# WHAT IS NEEDED
What lines below include the word "dead"? Copy each one.

# LISTED ENTRIES
BEGIN

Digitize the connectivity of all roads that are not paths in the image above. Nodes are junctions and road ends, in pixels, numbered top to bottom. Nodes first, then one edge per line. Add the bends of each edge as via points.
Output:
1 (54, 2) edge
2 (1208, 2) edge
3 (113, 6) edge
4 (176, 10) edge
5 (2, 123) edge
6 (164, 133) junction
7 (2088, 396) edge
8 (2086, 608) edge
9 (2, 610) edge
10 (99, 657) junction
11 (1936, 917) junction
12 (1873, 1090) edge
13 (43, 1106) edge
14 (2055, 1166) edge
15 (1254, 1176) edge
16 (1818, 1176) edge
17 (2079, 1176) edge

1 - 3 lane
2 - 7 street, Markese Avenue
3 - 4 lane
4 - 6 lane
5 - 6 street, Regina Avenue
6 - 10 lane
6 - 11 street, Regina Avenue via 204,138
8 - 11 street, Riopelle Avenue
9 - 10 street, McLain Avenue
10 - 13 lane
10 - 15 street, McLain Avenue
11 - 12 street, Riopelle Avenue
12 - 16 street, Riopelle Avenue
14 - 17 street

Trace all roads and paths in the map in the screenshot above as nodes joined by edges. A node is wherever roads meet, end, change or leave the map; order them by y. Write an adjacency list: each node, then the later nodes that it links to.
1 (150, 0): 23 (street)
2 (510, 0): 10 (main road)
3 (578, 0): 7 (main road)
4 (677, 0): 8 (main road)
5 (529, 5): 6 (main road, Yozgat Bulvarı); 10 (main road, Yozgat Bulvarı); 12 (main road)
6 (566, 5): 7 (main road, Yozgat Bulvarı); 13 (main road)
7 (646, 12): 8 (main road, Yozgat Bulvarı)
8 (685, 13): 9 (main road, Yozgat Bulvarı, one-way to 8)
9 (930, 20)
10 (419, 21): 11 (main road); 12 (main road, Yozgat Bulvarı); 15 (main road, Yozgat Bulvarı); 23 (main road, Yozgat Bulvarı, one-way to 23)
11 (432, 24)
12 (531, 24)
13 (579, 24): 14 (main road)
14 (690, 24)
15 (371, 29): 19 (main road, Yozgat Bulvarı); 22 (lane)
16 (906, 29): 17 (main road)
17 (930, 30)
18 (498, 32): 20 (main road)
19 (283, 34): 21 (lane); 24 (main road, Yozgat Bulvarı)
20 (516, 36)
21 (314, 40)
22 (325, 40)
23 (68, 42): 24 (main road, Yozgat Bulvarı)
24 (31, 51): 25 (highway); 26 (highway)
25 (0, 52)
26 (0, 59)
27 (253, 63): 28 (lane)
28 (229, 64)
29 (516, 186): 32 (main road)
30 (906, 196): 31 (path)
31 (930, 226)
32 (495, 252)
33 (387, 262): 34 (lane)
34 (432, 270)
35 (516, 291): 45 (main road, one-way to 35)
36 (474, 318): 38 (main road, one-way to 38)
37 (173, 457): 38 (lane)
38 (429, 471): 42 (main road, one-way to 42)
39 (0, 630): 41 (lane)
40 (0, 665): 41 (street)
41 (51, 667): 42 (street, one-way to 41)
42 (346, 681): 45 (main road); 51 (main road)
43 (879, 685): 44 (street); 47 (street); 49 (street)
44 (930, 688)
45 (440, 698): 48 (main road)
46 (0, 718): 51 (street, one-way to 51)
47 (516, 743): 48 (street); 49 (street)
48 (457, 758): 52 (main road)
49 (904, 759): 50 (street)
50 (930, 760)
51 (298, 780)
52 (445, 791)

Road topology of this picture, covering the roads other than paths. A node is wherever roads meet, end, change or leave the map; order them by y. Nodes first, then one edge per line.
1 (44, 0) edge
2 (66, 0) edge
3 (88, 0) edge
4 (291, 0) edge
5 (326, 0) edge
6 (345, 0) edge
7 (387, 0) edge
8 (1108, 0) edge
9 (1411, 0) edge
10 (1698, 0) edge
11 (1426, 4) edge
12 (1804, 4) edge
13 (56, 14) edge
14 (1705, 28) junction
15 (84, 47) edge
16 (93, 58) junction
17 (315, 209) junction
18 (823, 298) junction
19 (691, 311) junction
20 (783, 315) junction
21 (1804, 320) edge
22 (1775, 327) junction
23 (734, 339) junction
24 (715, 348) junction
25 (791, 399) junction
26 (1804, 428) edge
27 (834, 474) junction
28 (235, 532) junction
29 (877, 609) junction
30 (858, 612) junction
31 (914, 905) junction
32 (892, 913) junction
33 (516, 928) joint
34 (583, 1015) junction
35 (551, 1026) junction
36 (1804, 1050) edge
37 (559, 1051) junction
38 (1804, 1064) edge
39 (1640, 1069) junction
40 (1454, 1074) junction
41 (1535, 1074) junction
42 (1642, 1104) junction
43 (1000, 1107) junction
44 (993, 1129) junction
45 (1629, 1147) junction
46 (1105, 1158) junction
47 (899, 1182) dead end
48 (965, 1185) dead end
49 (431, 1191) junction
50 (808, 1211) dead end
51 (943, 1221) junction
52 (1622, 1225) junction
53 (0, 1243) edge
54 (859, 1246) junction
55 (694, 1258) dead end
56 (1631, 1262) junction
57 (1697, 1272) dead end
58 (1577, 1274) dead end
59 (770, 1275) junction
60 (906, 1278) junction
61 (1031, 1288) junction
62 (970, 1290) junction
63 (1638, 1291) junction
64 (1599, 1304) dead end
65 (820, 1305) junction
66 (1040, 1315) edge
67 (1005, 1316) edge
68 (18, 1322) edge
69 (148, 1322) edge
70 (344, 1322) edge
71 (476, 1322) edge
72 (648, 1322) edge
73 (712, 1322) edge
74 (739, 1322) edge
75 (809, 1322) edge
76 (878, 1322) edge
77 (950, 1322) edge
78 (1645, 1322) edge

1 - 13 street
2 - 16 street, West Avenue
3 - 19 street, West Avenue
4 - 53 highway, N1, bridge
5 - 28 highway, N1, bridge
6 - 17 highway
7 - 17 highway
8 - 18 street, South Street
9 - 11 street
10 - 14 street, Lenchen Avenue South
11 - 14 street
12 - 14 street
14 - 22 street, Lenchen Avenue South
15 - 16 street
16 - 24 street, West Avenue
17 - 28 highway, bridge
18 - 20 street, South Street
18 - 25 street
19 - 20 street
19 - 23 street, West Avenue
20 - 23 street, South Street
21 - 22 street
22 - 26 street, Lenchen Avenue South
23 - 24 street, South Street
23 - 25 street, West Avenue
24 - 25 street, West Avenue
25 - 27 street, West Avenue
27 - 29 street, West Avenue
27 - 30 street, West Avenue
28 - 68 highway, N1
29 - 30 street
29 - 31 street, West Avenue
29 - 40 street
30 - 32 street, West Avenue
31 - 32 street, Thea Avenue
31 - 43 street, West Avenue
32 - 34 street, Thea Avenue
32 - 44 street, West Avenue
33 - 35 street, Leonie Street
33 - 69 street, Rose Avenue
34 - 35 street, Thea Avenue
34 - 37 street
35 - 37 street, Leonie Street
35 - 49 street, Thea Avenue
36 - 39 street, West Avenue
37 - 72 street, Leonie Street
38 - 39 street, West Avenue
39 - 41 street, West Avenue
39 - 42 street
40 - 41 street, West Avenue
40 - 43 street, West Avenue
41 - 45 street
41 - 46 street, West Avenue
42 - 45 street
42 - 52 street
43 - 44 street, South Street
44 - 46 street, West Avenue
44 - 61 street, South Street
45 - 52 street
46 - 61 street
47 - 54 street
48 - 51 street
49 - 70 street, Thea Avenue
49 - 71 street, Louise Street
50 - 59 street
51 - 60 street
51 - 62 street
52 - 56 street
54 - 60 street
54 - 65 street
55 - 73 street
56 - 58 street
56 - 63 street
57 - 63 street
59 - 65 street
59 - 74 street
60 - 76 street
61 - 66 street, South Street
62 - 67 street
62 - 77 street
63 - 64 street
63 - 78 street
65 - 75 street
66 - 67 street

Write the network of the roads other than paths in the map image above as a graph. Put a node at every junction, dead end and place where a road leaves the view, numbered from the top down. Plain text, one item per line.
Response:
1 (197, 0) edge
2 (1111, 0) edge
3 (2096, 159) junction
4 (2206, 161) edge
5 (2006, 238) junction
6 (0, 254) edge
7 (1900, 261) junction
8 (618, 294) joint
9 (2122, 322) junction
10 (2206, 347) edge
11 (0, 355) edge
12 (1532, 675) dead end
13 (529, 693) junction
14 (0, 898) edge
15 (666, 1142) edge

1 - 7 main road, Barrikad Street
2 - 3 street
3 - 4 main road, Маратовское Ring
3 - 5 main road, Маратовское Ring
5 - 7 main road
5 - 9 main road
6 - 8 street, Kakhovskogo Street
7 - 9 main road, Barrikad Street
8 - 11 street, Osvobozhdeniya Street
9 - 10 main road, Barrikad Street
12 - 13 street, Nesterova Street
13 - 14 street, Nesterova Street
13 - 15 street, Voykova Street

END

# SOLVED PROBLEM
47 (899, 1182) dead end
48 (965, 1185) dead end
50 (808, 1211) dead end
55 (694, 1258) dead end
57 (1697, 1272) dead end
58 (1577, 1274) dead end
64 (1599, 1304) dead end
Write the network of the roads other than paths in the map image above as a graph. Put a node at every junction, dead end and place where a road leaves the view, numbered from the top down. Plain text, one item per line.
12 (1532, 675) dead end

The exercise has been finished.